Patinkin was just as meticulous in acquiring the Spanish accent required for the role. He hung out at Spanish embassies and restaurants to meet immigrants who had been in North America for anything from three to seven months. Then he had them read him back the script in English. It didn’t always help. Patinkin’s first line in the movie is “I agree with Fezzik.” He recalls: “One Spanish guy had said, ‘I am agree with Fezzik,’ But the test audiences didn’t understand the line, and when that happens they miss the next two lines after. Another line was ‘I don’t swim.’ I thought ‘I no swim’ was great, but once again the audiences didn’t understand.”
One of the greatest problems for Reiner was deciding what to leave out — not just out of Goldman’s book but out of his screenplay, which had to be cut by 40 pages. “We’ve got an hour and a half to two hours to tell a story,” says Reiner. “You do lose things but that’s the nature of making films.” There is, however, one element of the book, untranslatable into film, that Reiner particularly regrets having to omit.

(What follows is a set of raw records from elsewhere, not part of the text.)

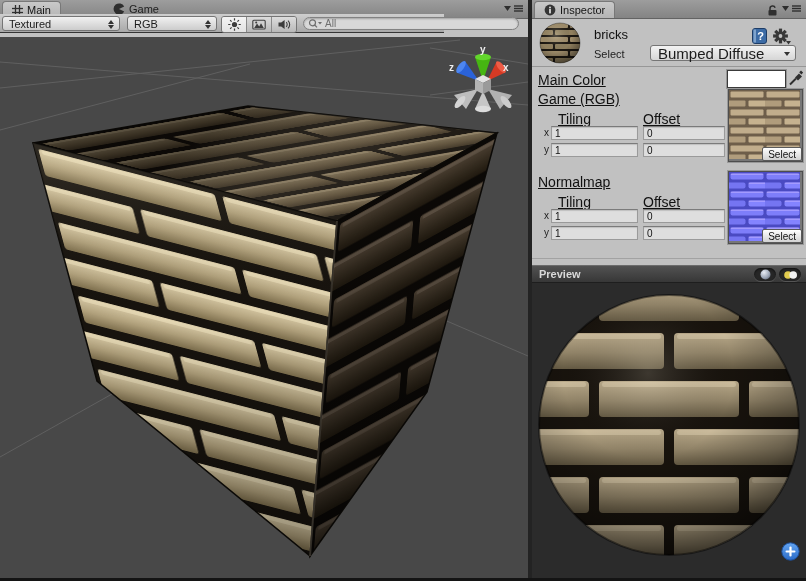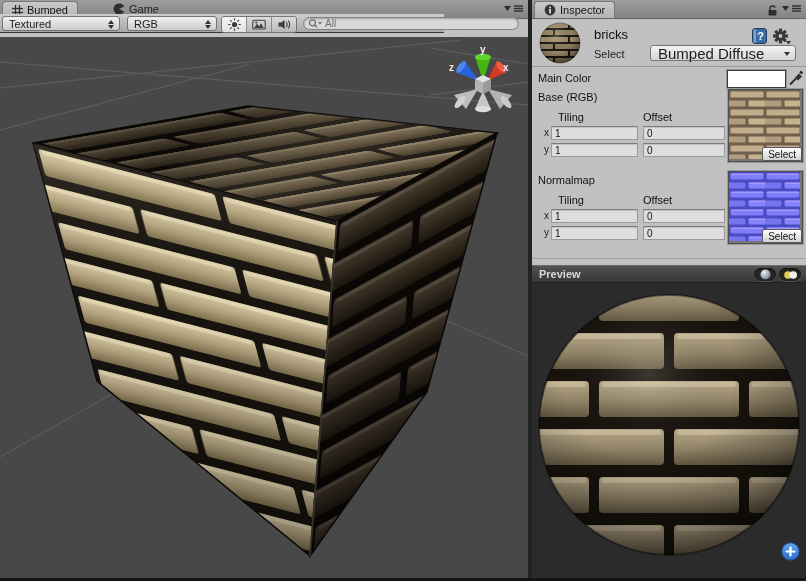--- a/index.html
+++ b/index.html
@@ -89,7 +89,7 @@
               <line x1="0" y1="7.5" x2="11" y2="7.5"></line>
           </g>
         </svg>
-        <span>Bumped</span>
+        <span>Main</span>
       </div>
       <div class="tab ghost" style="left:104px;">
         <svg width="12" height="12">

“In the book there’s this whole element of Bill Goldman sitting out there in Hollywood at the Beverly Hotel doing a rewrite of The Stepford Wives. It’s an actual film that he wrote the screenplay for. While all the producers and directors and studio heads are arguing about what direction the script should go in, he’s sitting there feeling guilty because it’s his son’s 10th birthday and he doesn’t know what to get him. He decides to give him a copy of The Princess Bride because it was his favorite book as a child. So he has his agent go down to the Village in a blinding snowstorm and get this one tattered copy. He sends it back to his son and then he comes home and says, ‘Hey what did you think of this book?’ And the kid goes, ‘Uhhh, it’s good Dad, good.’ And then he finds out the kid hated it and never read it because it was boring. Then he realizes he’d never actually read it, he only had his father read it to him. Then he decides to abridge it and give people the good parts, because that’s the only parts his father read to him.”
I swear Reiner said all of this in one breath.

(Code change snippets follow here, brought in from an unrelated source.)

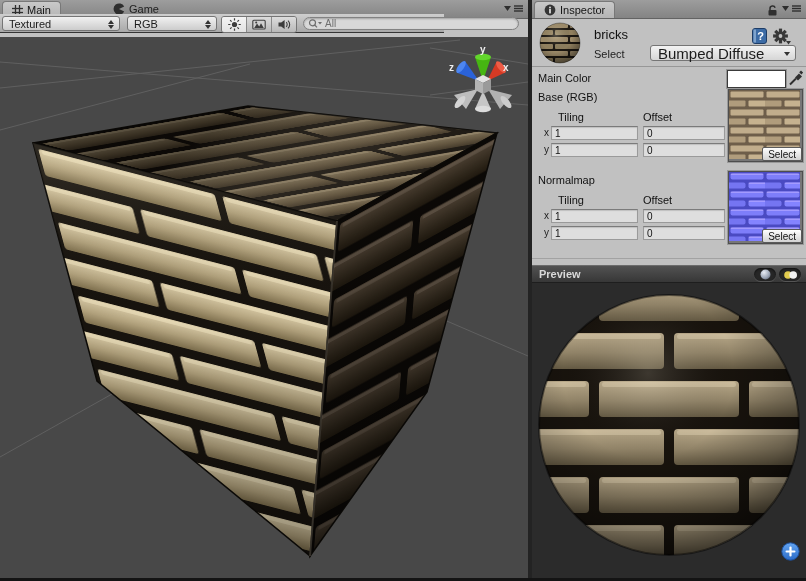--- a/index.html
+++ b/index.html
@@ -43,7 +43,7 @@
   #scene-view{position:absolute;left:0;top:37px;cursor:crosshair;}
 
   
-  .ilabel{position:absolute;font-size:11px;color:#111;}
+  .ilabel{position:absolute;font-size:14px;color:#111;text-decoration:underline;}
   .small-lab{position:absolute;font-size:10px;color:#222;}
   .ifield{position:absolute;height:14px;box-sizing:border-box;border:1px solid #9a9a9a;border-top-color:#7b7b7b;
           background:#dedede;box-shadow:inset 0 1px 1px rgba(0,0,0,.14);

The participants all claim to be delighted with the experience of making the movie. At the premiere, says Patinkin, “My heart was soaring from the way the people love the movie, yet at the same time a piece of me was dying. This was a family of people that loved being together.” But will the movie be a success? Fox has released it slowly, banking on word of mouth to build an audience. It could be huge, as long as adults understand that’s it’s a funny adult movie and not a kids’ fairy tale. Goldman makes no predictions.
“Nobody knows anything. It’s a total crapshoot business and anybody that says different is a liar, with the exception that I think we know that when Rambo III opens it will do huge business the first weekend. But we don’t know beyond the first one.”
Nor does it matter. For William Goldman, just having his favorite child made into a movie is enough to make this a story with a happy ending.
Greg Burliuk covered the arts and entertainment for 40 years at The Kingston Whig-Standard. At one time, his beat regularly included professional wrestling.